Sabab Nuzul (Sebab Turunnya Ayat)
Abu Hurairah ra. bertutur:
Rasulullah saw. yang sedang duduk di tengah-tengah para Sahabatnya didatangi orang-orang Yahudi. Mereka bertanya, “Wahai Abu al-Qasim, apa yang engkau katakan tentang seorang laki-laki dan perempuan yang berzina?” Beliau tidak mengeluarkan sepatah kata pun kepada mereka hingga Beliau sampai di rumah mereka yang menjadi tempat bacaan. Beliau berhenti di depan pintu dan bersabda, “Aku bersumpah atas nama Allah yang telah menurunkan Taurat kepada Musa. Hukuman apa yang kalian temukan dalam Taurat terhadap orang muhshan yang berzina?” Mereka menjawab, “Wajahnya ditandai hitam, diarak di atas khimar, dan dicambuk.” Ada seorang pemuda di antara mereka yang diam. Ketika Rasulullah saw. melihat pemuda itu, Beliau menegaskan kembali penyumpahannya. Pemuda itu pun berkata, “Jika engkau menyumpah kami maka kami menemukannya di Taurat adalah rajam.” Nabi saw. bertanya, “Apa yang mengawali kalian mengurangi perintah Allah itu?” Dia menjawab, “Ada kerabat dari seorang raja yang berzina, lalu raja itu menunda pelaksanaan rajam. Setelah itu, ada seorang laki-laki yang berpengaruh di tengah masyarakat juga berzina. Ketika hendak dirajam, kaumnya mengelak seraya berkata, “Kami tidak akan merajam sahabat kami jika engkau tidak merajam sahabatmu.” Akhirnya di antara mereka pun terjadi kompromi dengan hukuman ini.” Nabi saw bersabda, “Sesungguhnya aku menghukumi dengan apa yang ada dalam Taurat.” Beliau pun memerintahkan kedua pelaku perzinaan itu dirajam.

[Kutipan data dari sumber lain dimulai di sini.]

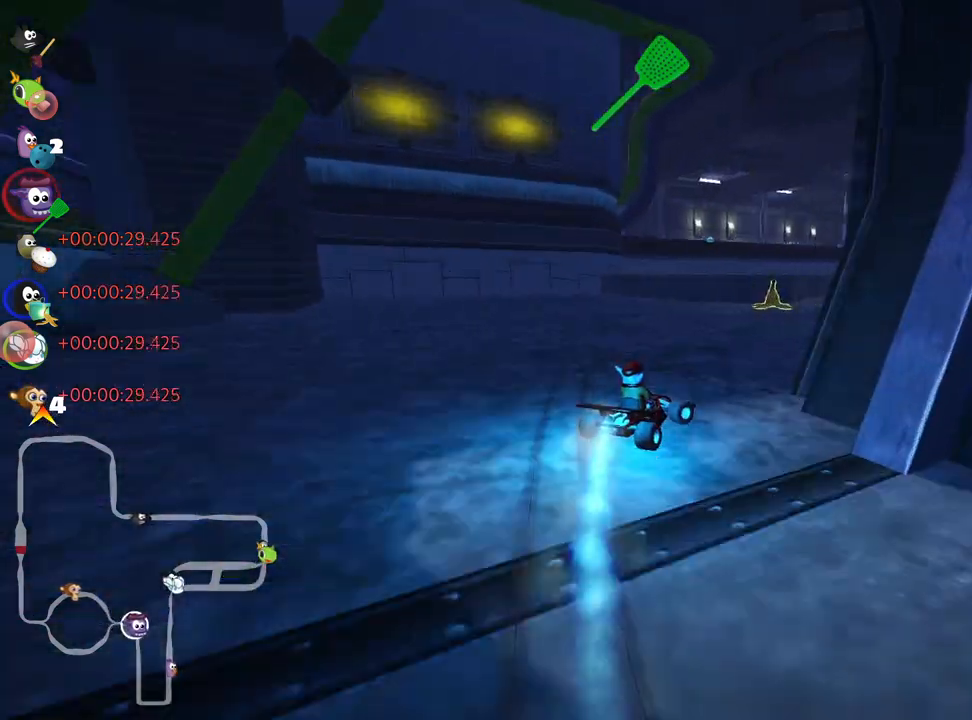
{"keys": ["left", "skid", "up"], "events": [[384, "right", "up"], [450, "skid", "down"], [467, "left", "down"]]}
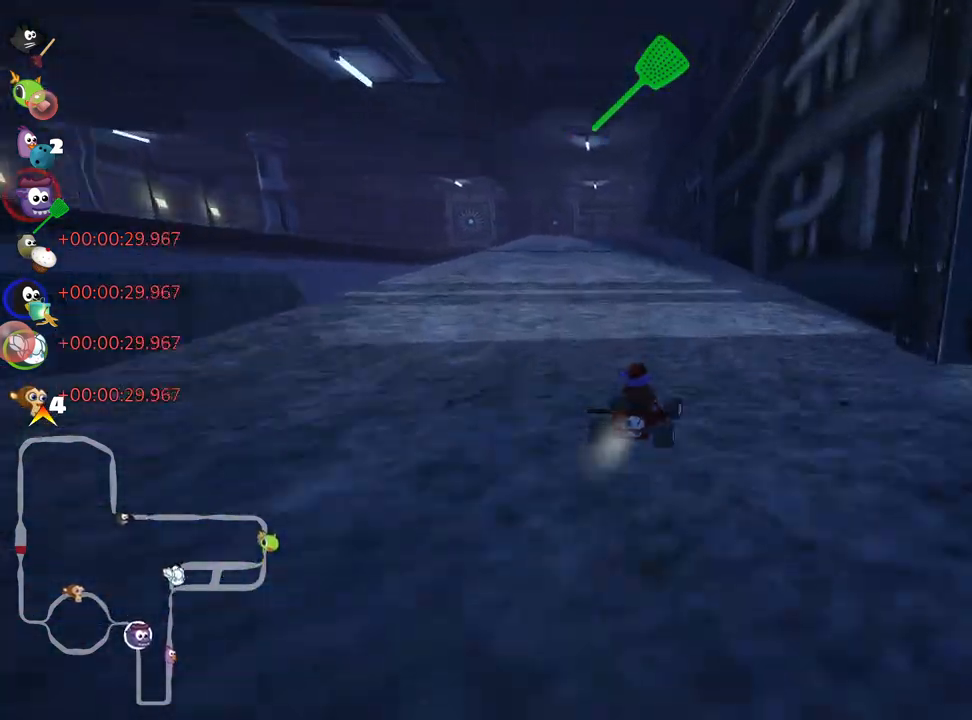
{"keys": ["right", "skid", "up"], "events": [[117, "left", "up"], [134, "right", "down"]]}
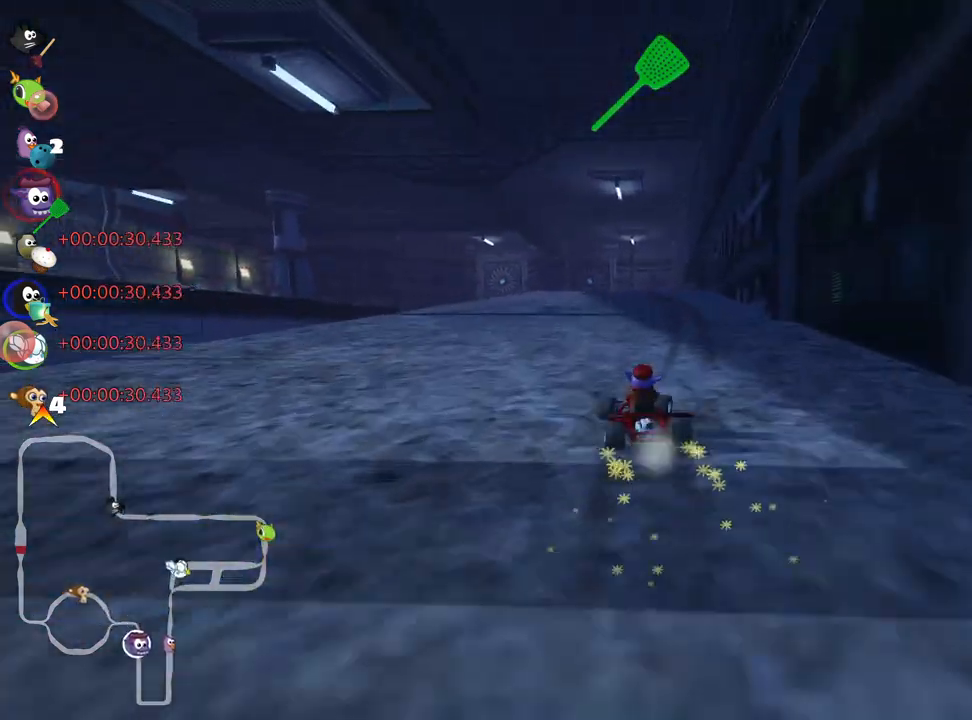
{"keys": ["right", "skid", "up"], "events": []}
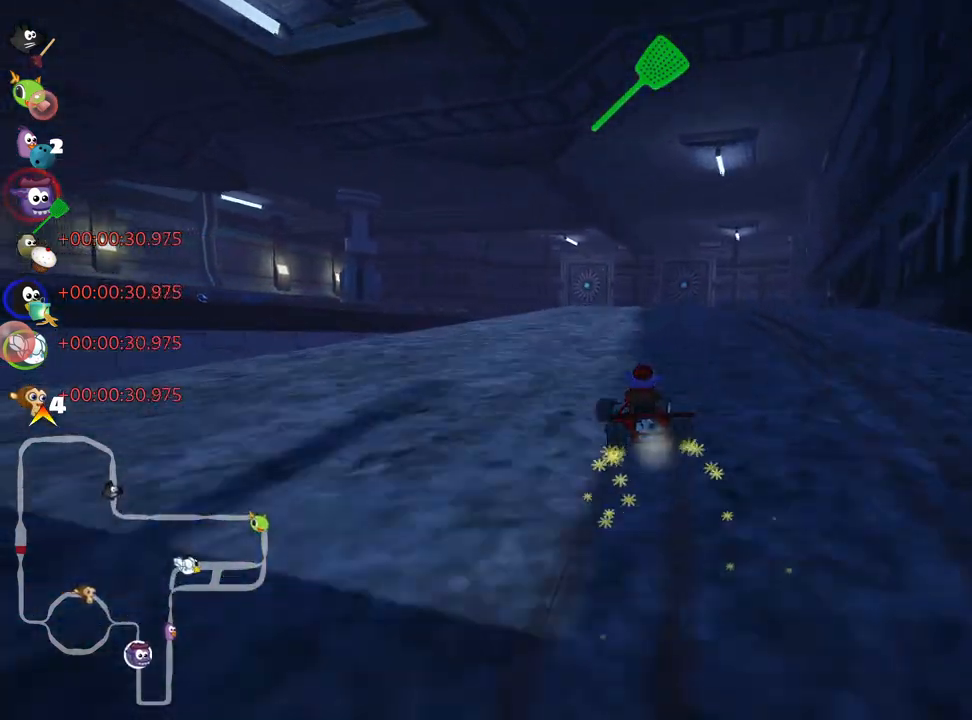
{"keys": ["up"], "events": [[84, "nitro", "down"], [150, "skid", "up"], [400, "right", "up"], [417, "nitro", "up"]]}
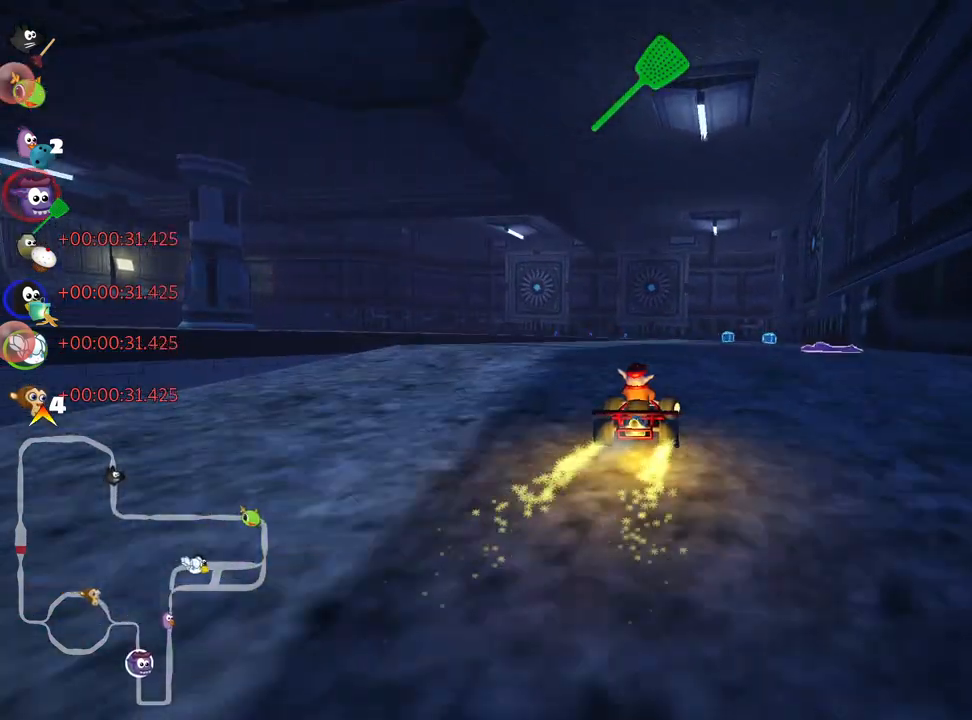
{"keys": ["right", "up"], "events": [[417, "right", "down"]]}
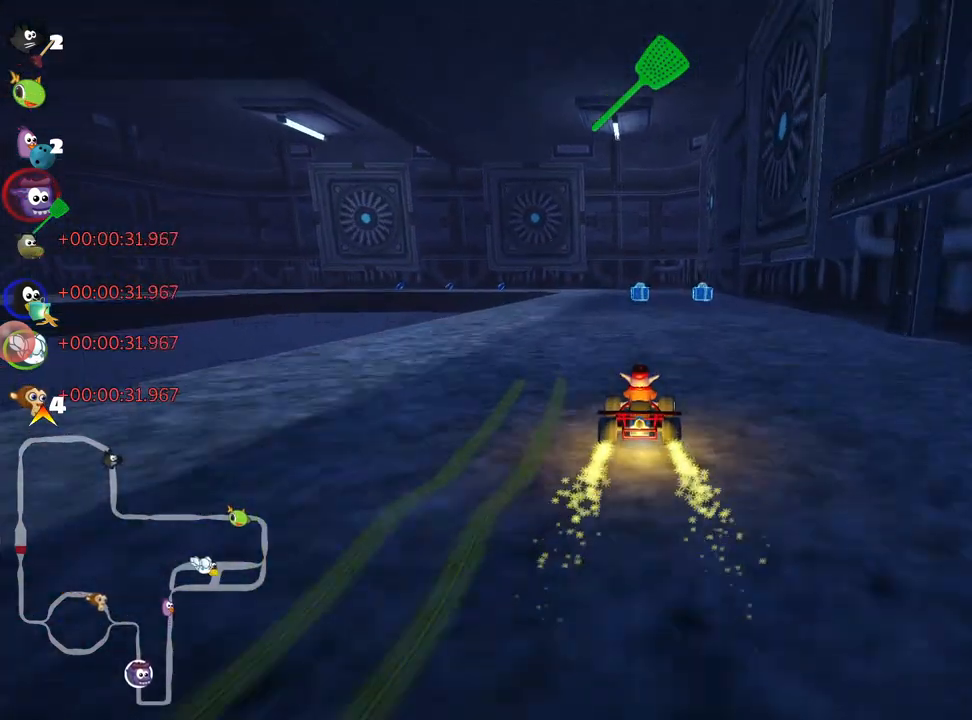
{"keys": ["fire", "right", "skid", "up"], "events": [[67, "right", "up"], [134, "skid", "down"], [150, "left", "down"], [267, "left", "up"], [317, "fire", "down"], [450, "right", "down"]]}
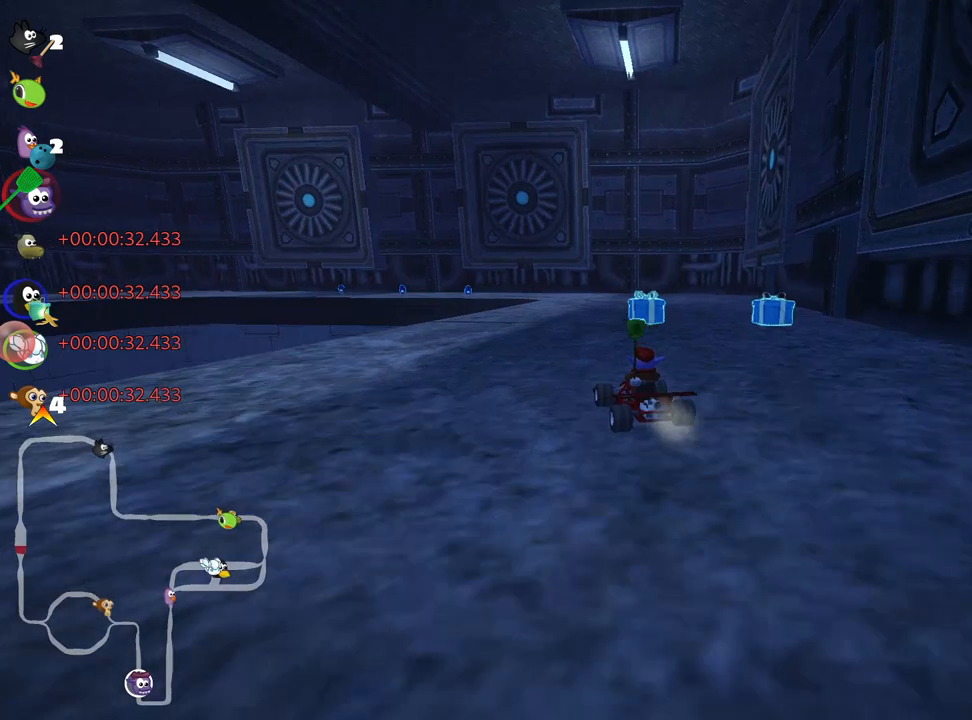
{"keys": ["left", "skid", "up"], "events": [[50, "fire", "up"], [334, "left", "down"], [417, "right", "up"]]}
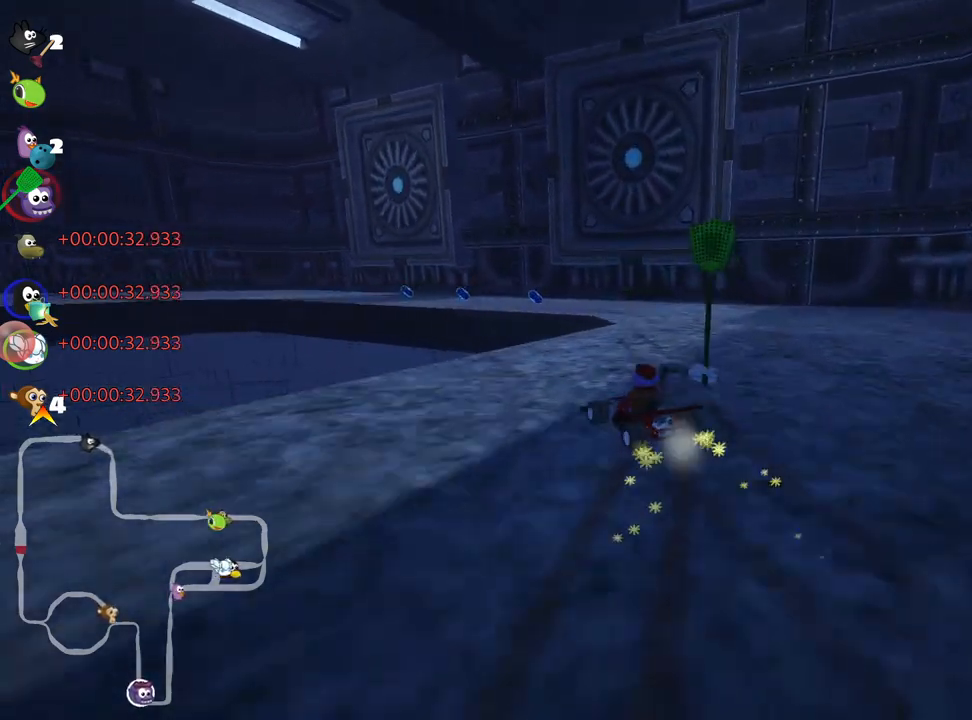
{"keys": ["up"], "events": [[317, "skid", "up"], [417, "left", "up"]]}
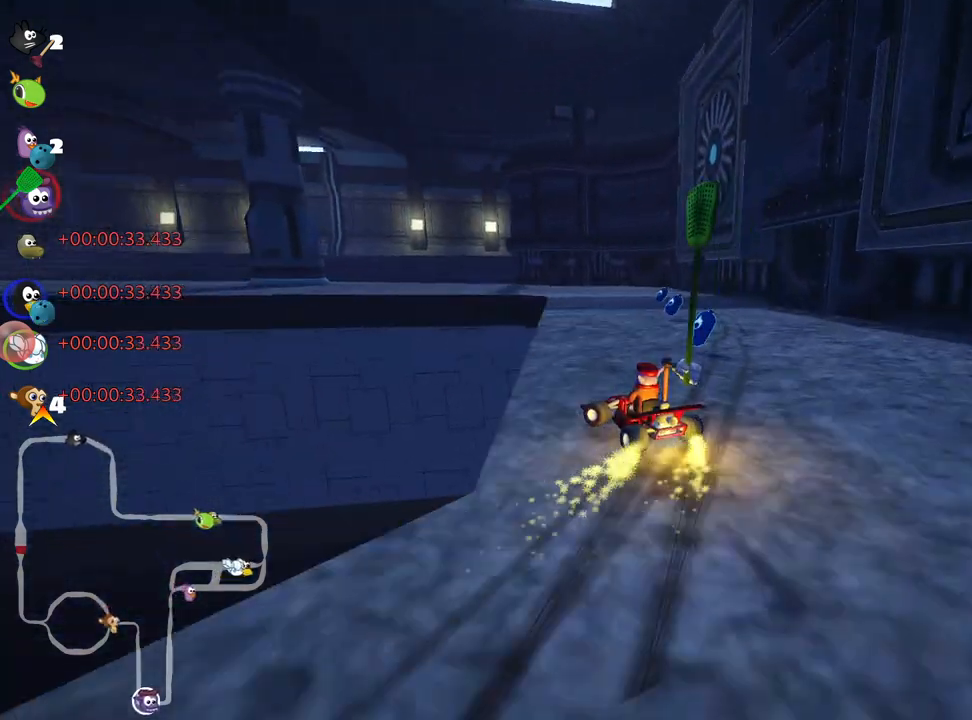
{"keys": ["left", "skid", "up"], "events": [[500, "left", "down"], [500, "skid", "down"]]}
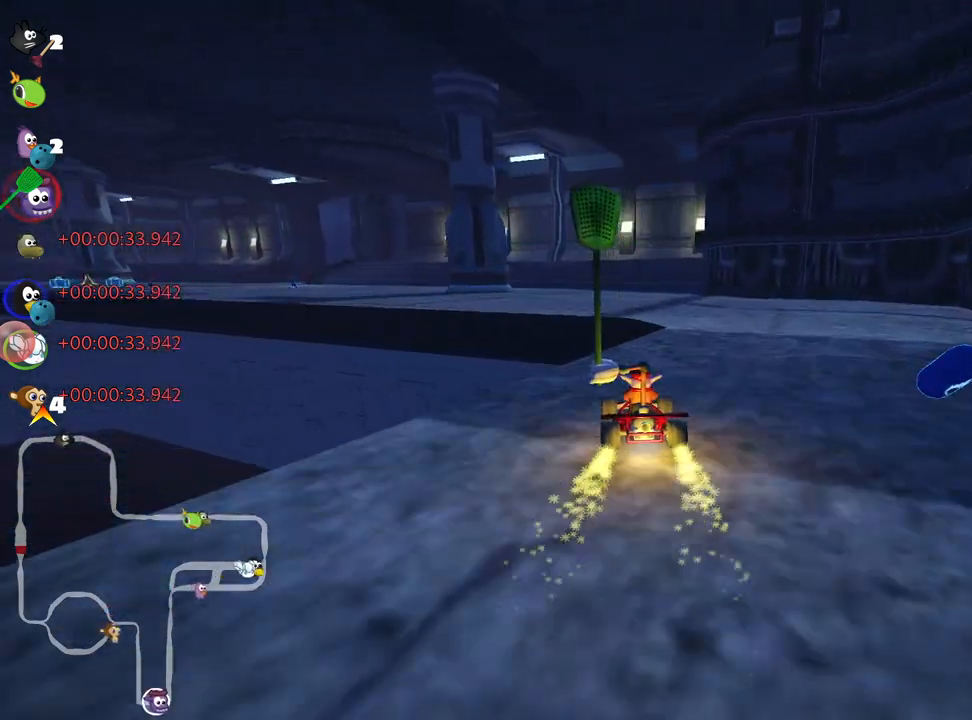
{"keys": ["left", "up"], "events": [[100, "nitro", "down"], [300, "nitro", "up"], [417, "skid", "up"]]}
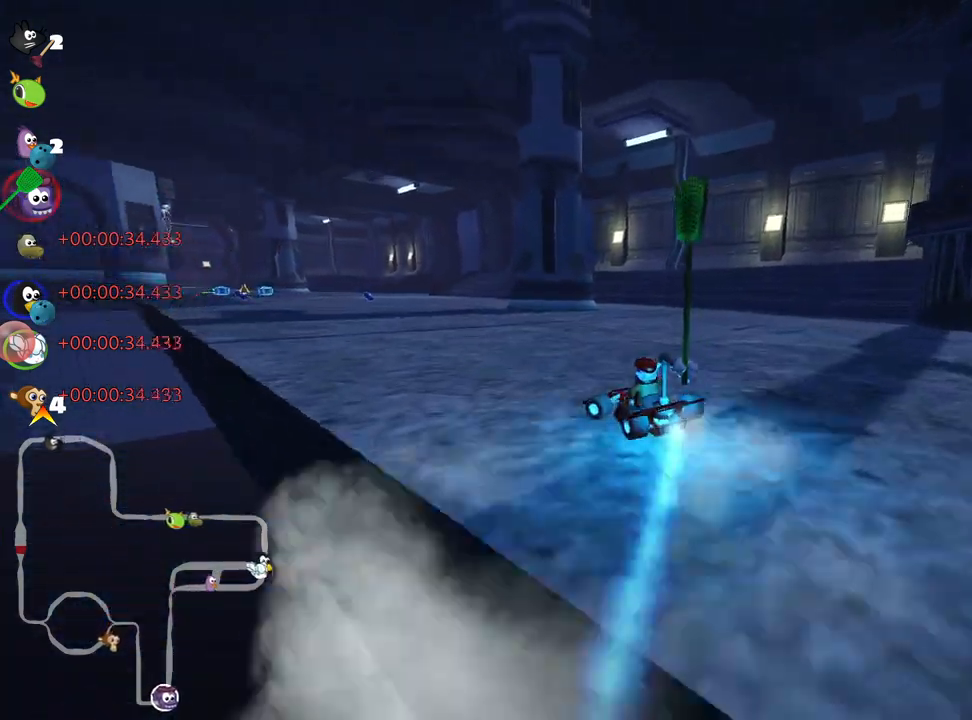
{"keys": ["right", "skid", "up"], "events": [[350, "left", "up"], [434, "skid", "down"], [450, "right", "down"]]}
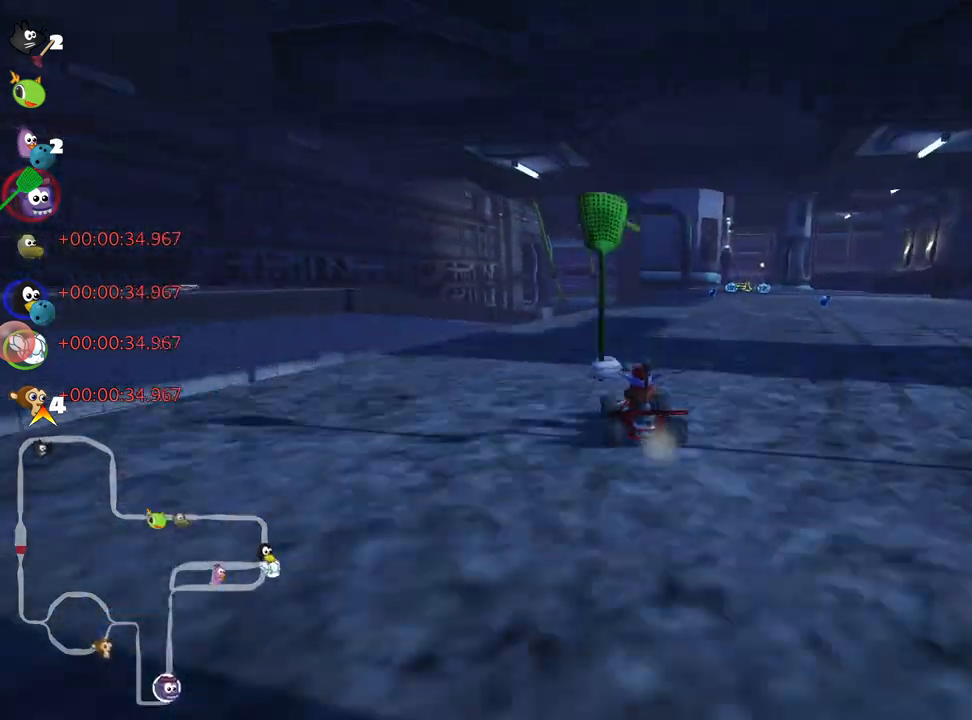
{"keys": ["skid", "up"], "events": [[84, "left", "down"], [117, "right", "up"], [467, "left", "up"]]}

Az-Zuhri menyatakan, “Telah sampai kepada kami bahwa QS al-Maidah ayat 44 ini turun untuk mereka. Nabi saw. juga termasuk dari mereka (maksudnya ar-nabiyyûn al-ladzîna aslamû).” (HR Ahmad, Abu Dawud, dan Ibnu Jarir).[1]
Tafsir Ayat
Dalam ayat sebelumnya, Allah Swt. mencela kaum Yahudi yang berpaling dari Taurat. Karena ulah tersebut, mereka dinyatakan bukan bagian dari kaum beriman (ayat 43). Setelah itu, Allah Swt. menjelaskan keutamaan Taurat: Innâ anzalnâ at-Tawrah fîhâ hudâ wa nûr (Sesungguhnya Kami telah menurunkan Kitab Taurat; di dalamnya ada petunjuk dan cahaya).
Taurat adalah nama kitab yang diturunkan kepada Nabi Musa as. Ditegaskan, di dalam Taurat itu ada hudâ wa nûr. Menurut al-Jazairi, hudâ adalah sesuatu yang mengantarkan pada maksud; nûr adalah segala sesuatu yang menunjukkan pada sasaran. Dalam konteks ayat ini, al-Jazairi menafsirkannya sebagai petunjuk dari semua kesesatan dan cahaya terang terhadap hukum-hukum, yang mengeluarkan dari gelapnya kebodohan.[2]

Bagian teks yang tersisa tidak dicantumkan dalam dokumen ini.